• Written task: The output is the line holding "點，提供美食排行榜、交通資訊與實用貼士，解決您" and all lines after it to the end of the records below; restate them unchanged and add nothing.

Source material Block Start

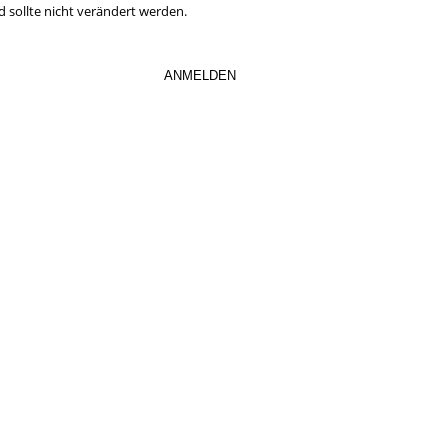
d sollte nicht verändert werden.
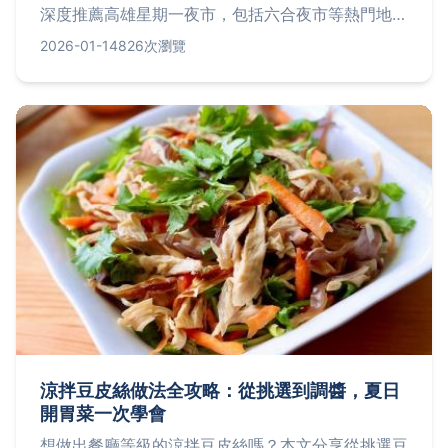
深度推薦高雄星期一夜市，包括六合夜市等熱門地
點，提供美食排行榜、交通資訊與實用貼士，解決您
2026-01-14
826次瀏覽
的所有疑問，讓週一夜遊更精彩。
涼拌豆皮絲做法全攻略：從挑選到調醬，夏日
開胃菜一次學會
想做出餐廳等級的涼拌豆皮絲嗎？本文分享從挑選豆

Source material Block End

• Your response:
點，提供美食排行榜、交通資訊與實用貼士，解決您
2026-01-14
826次瀏覽
的所有疑問，讓週一夜遊更精彩。
涼拌豆皮絲做法全攻略：從挑選到調醬，夏日
開胃菜一次學會
想做出餐廳等級的涼拌豆皮絲嗎？本文分享從挑選豆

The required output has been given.